You need to buy some filing cabinets. You know that Cabinet X costs $10 per
unit, and requires six square feet of floor space. Cabinet Y costs $20 per unit,
and requires eight square feet of floor space. You have been given $140 for this
purchase, though you don't have to spend that much. The office has room for no
more than 72 square feet of cabinets. Let x = number of model X cabinets
purchased and y= number of model Y cabinets purchased
A. If Cabinet X holds 8 cubic feet of files, and Cabinet Y holds 12 cubic feet
of files, how many of which model should you buy, in order to maximize
storage volume?
B. Find inequalities also
A. Let's start by finding the objective function, which represents the storage volume.

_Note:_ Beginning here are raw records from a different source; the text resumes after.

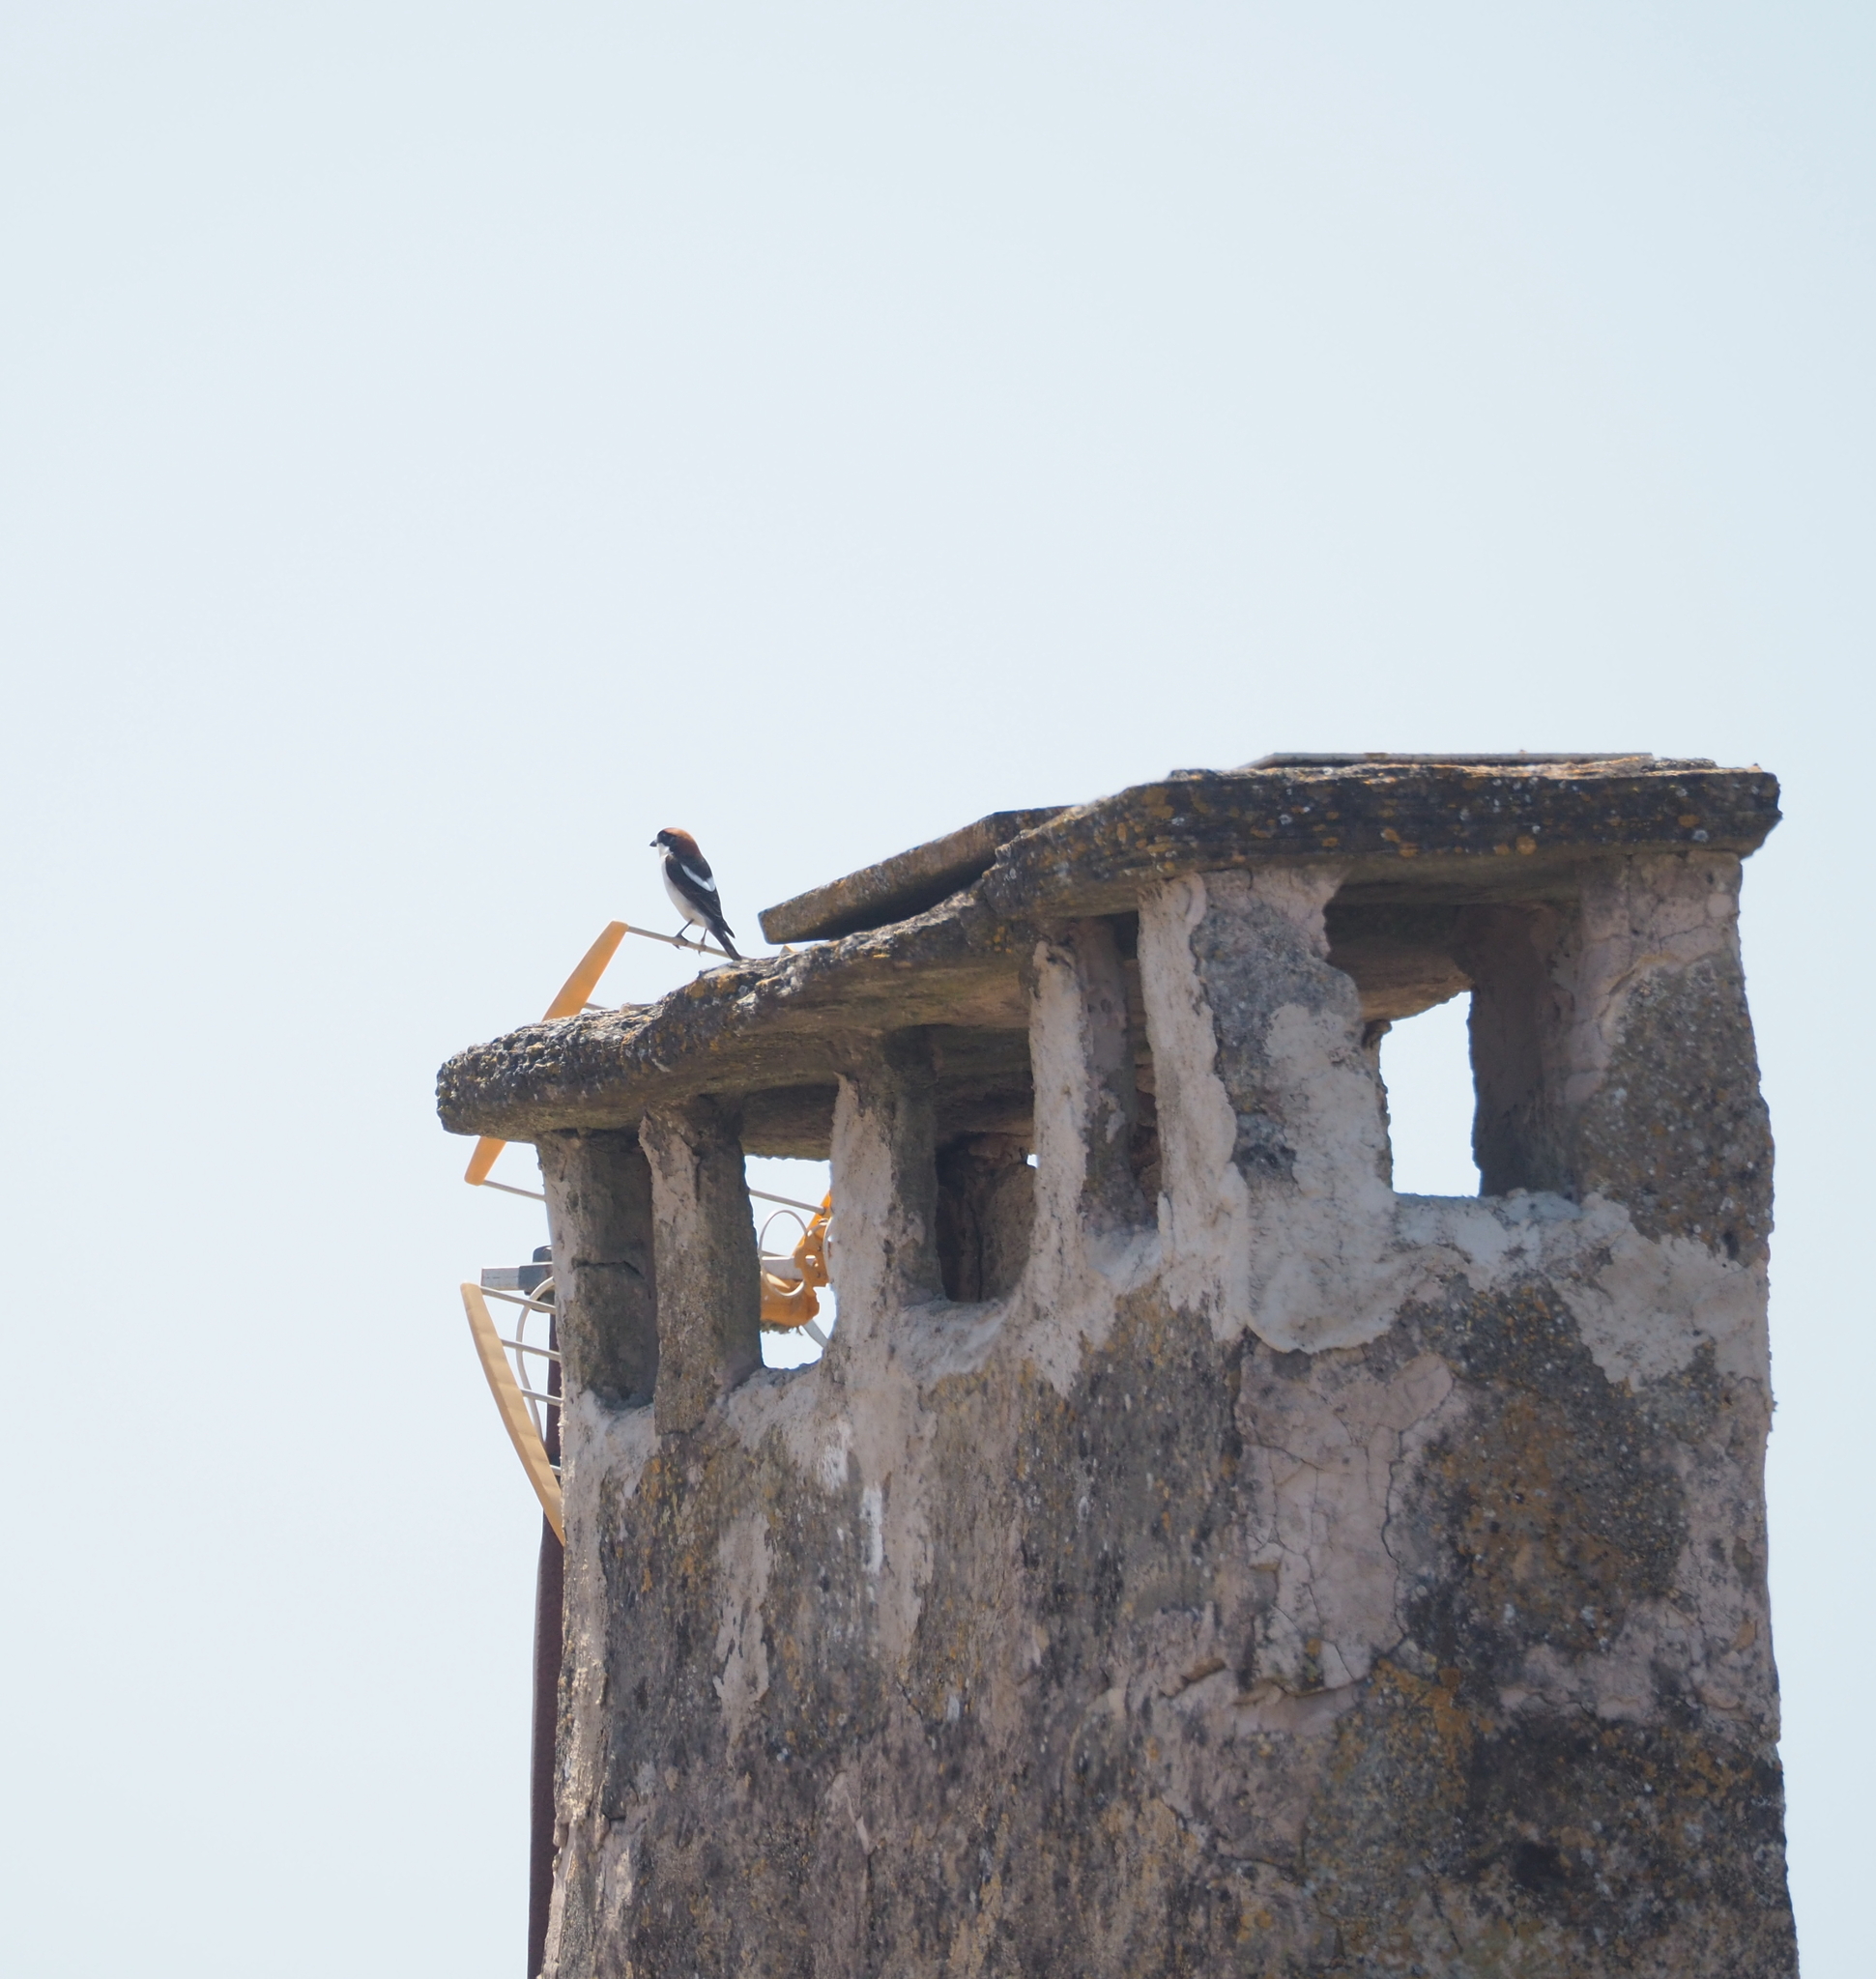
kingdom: Animalia
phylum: Chordata
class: Aves
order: Passeriformes
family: Laniidae
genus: Lanius
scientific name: Lanius senator
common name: Woodchat shrike
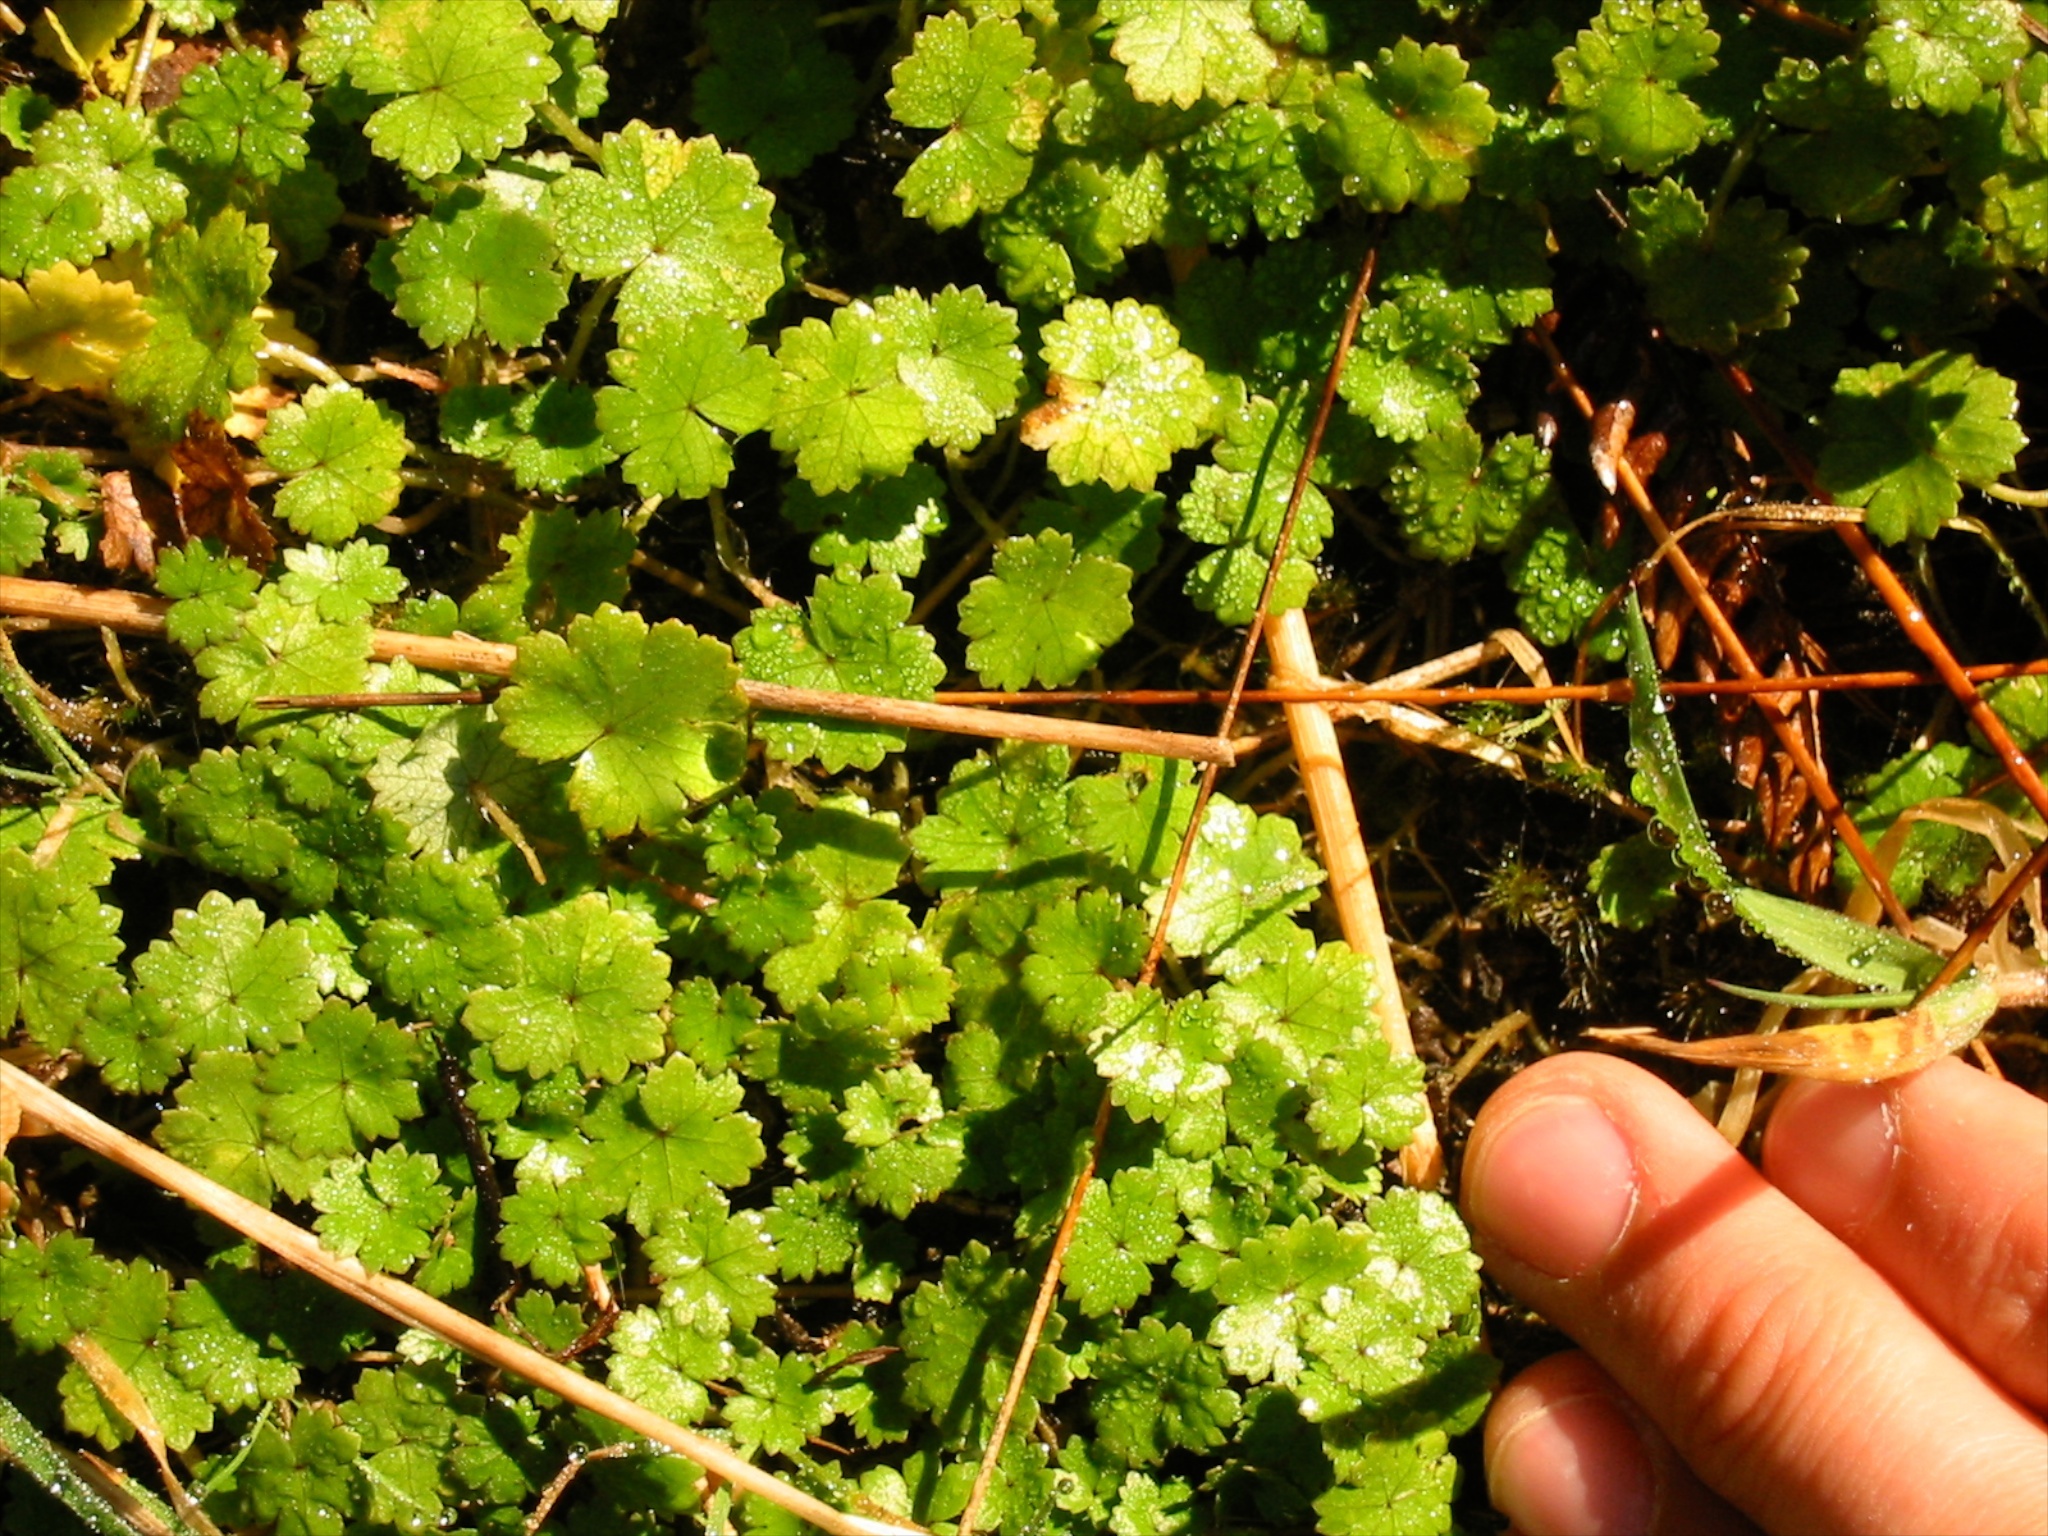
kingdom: Plantae
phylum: Tracheophyta
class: Magnoliopsida
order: Apiales
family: Araliaceae
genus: Hydrocotyle
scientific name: Hydrocotyle microphylla
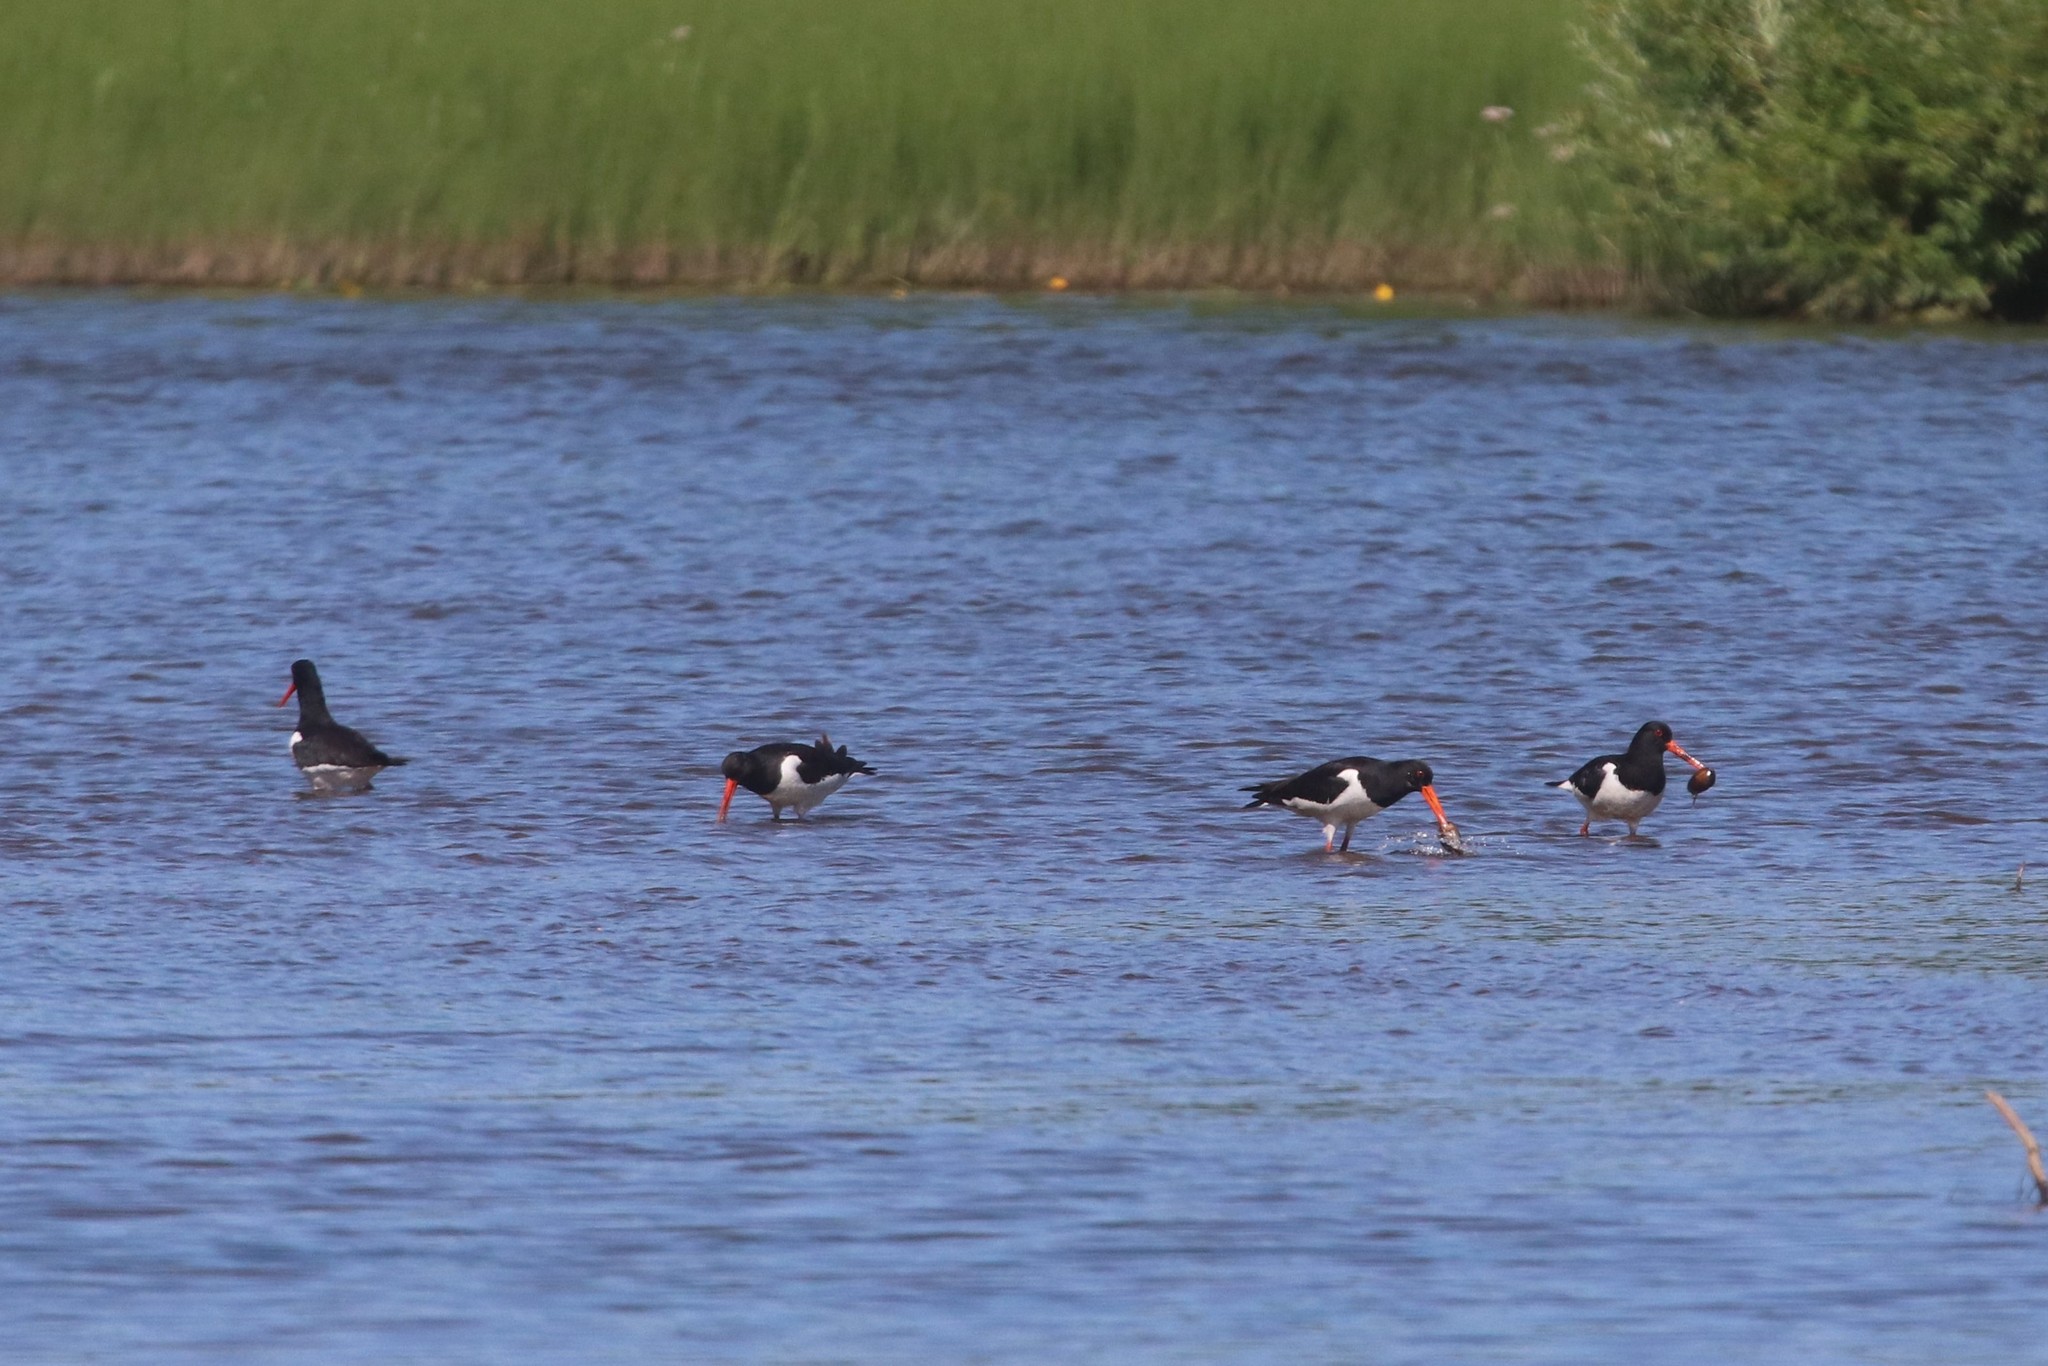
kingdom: Animalia
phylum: Chordata
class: Aves
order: Charadriiformes
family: Haematopodidae
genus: Haematopus
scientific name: Haematopus ostralegus
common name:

Objective function: Volume = 8x + 12y
Now let's deal with the constraints.
1. Cost constraint: The total cost should be less than or equal to $140.
10x + 20y ≤ 140
2. Floor space constraint: The total floor space should be less than or equal to 72 square feet.
6x + 8y ≤ 72
3. Non-negativity constraint: The number of cabinets cannot be negative.
x, y ≥ 0 (x and y are non-negative)
Now we have the following system of inequalities:
10x + 20y ≤ 140
6x + 8y ≤ 72
x, y ≥ 0
B. The inequalities are as follows:
10x + 20y ≤ 140 (Cost constraint)
6x + 8y ≤ 72 (Floor space constraint)
x, y ≥ 0 (Non-negativity constraint)
These inequalities represent the conditions that need to be satisfied to find the optimal solution for the filing cabinet purchase.
A. To maximize storage volume, we need to optimize the cubic feet of files capacity. Let's calculate the cubic feet capacity of each cabinet first.
Cabinet X: 8 cubic feet
Cabinet Y: 12 cubic feet
We want to maximize the total storage volume, given the constraints of the budget and floor space. Let's set up the objective function and constraints.
Objective function:
Maximize V = 8x + 12y (Storage volume in cubic feet)
Constraints:
10x + 20y ≤ 140 (Budget constraint)
6x + 8y ≤ 72 (Floor space constraint)
Now let's graph the feasible region and identify the optimal point.
B. Inequalities:
Budget constraint: 10x + 20y ≤ 140
Floor space constraint: 6x + 8y ≤ 72
These inequalities represent the constraints on the budget and floor space. So the number of each model should satisfy these inequalities.
A. To maximize the storage volume, we need to determine the number of each model to buy. Let's assume we buy x units of Cabinet X and y units of Cabinet Y.
The storage volume of Cabinet X is 8 cubic feet per unit, so the total storage volume of x units of Cabinet X would be 8x cubic feet.
Similarly, the storage volume of Cabinet Y is 12 cubic feet per unit, so the total storage volume of y units of Cabinet Y would be 12y cubic feet.
We want to maximize the storage volume, so we can formulate our objective function as:
f(x,y) = 8x + 12y
Now, we need to consider the given constraints:
1. Cost constraint: We have $140 available for the purchase. The cost of Cabinet X is $10 per unit, and the cost of Cabinet Y is $20 per unit. So, the cost constraint can be written as:
10x + 20y ≤ 140
2. Space constraint: The office has room for no more than 72 square feet of cabinets. The floor space required by Cabinet X is 6 square feet per unit, and the floor space required by Cabinet Y is 8 square feet per unit. Therefore, the space constraint can be written as:
6x + 8y ≤ 72
To find the number of each model to maximize the storage volume, we can solve this linear programming problem by graphing the feasible region and identifying the optimal solution or by using linear programming software.
B. The inequalities for the given constraints are:
1. Cost constraint: 10x + 20y ≤ 140
2. Space constraint: 6x + 8y ≤ 72
These inequalities represent the limits on the cost and space for the purchase of filing cabinets.